• _Your assignment_
Search the material and gather each line with "increase" in it.

• _Dataset content_
- - - -
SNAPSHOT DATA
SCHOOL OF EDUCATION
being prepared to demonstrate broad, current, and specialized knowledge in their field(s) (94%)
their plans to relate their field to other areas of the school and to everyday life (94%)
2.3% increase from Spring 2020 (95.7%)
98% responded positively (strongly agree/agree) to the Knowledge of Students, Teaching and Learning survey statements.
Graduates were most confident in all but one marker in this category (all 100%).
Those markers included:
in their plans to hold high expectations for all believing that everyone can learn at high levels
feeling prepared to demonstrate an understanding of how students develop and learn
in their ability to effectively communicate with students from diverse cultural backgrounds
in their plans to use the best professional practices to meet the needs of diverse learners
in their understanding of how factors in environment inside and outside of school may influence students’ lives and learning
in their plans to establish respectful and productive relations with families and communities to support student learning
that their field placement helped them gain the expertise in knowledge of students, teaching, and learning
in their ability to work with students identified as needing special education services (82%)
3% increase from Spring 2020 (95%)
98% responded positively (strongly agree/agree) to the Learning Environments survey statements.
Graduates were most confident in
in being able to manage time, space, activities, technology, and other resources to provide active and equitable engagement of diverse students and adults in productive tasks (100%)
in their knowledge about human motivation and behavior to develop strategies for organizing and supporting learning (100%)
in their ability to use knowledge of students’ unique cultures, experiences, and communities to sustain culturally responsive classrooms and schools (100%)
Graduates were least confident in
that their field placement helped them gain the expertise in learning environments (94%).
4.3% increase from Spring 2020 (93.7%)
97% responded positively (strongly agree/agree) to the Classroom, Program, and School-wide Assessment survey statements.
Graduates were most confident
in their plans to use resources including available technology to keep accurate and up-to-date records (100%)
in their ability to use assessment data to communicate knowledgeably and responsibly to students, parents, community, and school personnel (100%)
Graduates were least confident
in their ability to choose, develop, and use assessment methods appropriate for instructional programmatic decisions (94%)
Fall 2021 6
- - - -
• _Answer for the task_
2.3% increase from Spring 2020 (95.7%)
3% increase from Spring 2020 (95%)
4.3% increase from Spring 2020 (93.7%)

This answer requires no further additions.